This title is borrowed from Yanis Varoufakis’ polemic against European austerity. I haven’t read very much of his book, and this post isn’t about European macroeconomic policy at all. Rather, I want to consider public responsibility towards the poor more generally. Just under 2 million children are homeless in America. A good number more don’t eat well. And yet even more lack access to quality healthcare or appropriate education. Why aren’t we doing more?
One answer may be that the long quest to solve each of these problems through government intervention has desensitized individuals of their responsibility towards fellow citizen. The many words written each year about various healthcare, welfare, and education policies, whether liberal or conservative in nature, presume that it is not reasonable to expect that private individuals can or will collectively aid the weak and helpless. Of course, there’s an inexorable logic to this belief: it’s hard to feel much responsibility towards the poor when the government swaps our moral obligation in exchange for much of our income.
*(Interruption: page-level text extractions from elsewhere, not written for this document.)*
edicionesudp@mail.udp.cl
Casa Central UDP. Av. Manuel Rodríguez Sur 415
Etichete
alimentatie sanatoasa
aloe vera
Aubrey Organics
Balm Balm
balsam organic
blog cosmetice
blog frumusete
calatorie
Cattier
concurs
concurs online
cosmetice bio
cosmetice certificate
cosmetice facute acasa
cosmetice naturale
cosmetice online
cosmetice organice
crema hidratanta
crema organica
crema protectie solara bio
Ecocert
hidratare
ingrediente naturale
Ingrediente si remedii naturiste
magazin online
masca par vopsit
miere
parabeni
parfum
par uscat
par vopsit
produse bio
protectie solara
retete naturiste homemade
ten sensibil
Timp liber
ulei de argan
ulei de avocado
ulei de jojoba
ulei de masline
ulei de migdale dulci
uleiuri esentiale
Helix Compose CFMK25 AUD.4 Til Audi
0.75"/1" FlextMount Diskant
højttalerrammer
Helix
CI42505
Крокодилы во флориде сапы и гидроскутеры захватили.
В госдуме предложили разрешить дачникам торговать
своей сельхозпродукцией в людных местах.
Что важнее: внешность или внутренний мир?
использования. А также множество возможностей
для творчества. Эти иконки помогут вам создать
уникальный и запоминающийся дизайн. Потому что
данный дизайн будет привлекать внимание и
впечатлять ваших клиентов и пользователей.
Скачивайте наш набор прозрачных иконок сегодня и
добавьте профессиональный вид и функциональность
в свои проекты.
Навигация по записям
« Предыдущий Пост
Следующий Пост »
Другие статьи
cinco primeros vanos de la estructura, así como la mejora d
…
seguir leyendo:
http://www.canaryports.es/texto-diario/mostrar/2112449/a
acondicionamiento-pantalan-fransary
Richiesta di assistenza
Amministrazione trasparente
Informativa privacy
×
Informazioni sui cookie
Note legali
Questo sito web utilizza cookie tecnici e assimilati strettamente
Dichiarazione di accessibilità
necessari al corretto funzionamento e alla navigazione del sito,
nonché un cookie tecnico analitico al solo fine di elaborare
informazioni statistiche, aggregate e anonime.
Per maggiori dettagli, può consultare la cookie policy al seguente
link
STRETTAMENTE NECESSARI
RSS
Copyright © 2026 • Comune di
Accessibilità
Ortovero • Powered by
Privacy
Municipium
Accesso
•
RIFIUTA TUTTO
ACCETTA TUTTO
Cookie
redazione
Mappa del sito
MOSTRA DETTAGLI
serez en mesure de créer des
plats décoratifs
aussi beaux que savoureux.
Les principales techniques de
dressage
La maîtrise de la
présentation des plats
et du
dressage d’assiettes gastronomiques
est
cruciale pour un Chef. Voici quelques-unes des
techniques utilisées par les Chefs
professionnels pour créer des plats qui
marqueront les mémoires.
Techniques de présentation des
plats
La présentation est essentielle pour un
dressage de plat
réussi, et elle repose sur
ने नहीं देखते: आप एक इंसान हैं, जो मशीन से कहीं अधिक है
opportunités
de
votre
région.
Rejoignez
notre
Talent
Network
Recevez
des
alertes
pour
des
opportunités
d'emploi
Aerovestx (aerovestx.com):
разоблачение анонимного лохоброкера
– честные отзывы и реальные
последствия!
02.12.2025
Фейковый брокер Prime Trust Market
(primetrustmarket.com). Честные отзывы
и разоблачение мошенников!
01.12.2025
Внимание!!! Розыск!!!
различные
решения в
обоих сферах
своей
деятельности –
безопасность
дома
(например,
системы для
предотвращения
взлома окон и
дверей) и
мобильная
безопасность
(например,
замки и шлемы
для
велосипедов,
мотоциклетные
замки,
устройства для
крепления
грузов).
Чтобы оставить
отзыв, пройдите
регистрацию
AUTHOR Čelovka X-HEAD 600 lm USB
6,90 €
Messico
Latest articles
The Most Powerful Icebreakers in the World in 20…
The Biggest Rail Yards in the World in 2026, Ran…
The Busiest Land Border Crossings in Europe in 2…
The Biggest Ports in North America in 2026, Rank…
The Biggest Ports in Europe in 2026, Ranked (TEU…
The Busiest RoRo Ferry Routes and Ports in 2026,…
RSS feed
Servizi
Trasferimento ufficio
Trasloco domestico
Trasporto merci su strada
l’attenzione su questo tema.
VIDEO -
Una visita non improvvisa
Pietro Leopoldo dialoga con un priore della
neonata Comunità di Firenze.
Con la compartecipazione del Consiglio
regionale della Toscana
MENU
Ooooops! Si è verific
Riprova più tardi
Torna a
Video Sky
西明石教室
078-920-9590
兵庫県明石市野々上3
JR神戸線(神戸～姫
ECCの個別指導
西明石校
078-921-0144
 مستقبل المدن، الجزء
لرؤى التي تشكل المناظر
And so it happens that when people see pictures of Syrian refugees or walk by homeless kids they will resolve to end this madness by voting for Bernie Sanders. It must after all be true that you would have felt like an altruist after voting for Barack Obama if you felt that the rich people voting for Mitt Romney tax cuts were greedy. It must also be true that many of the people that take to saying things like “People like me can afford to pay more in taxes” have an attenuated sense of obligation towards the poor and helpless. They did pay their taxes, after all.
In early post-revolutionary America many roads that should not have been built were built. They should not have been built because their investors rarely expected to recoup the cost of their investment. They were built anyway because their many owners, not especially rich or established, felt that public improvement was a social and moral obligation. This wasn’t an anomaly; a great many roads were successfully built and maintained on this model of private investment.
Wherever individual responsibility is abdicated to the government, the outcome will be judged not through the lens of individual morality but one of majoritarian politics. So it will tautologically become true that the weak will suffer what they must because the primary channel of altruism becomes one of “vote for less suffering” rather than “reduce suffering yourself”, and the question of how much people must suffer is dictated by political currents more than individual virtue.
The antiwar left may have succeeded where the current one fails because individual resolve, by itself, was not enough to stop a violent superpower without political influence over the civil government that controlled it. The same cannot be said about contemporary concerns of the left.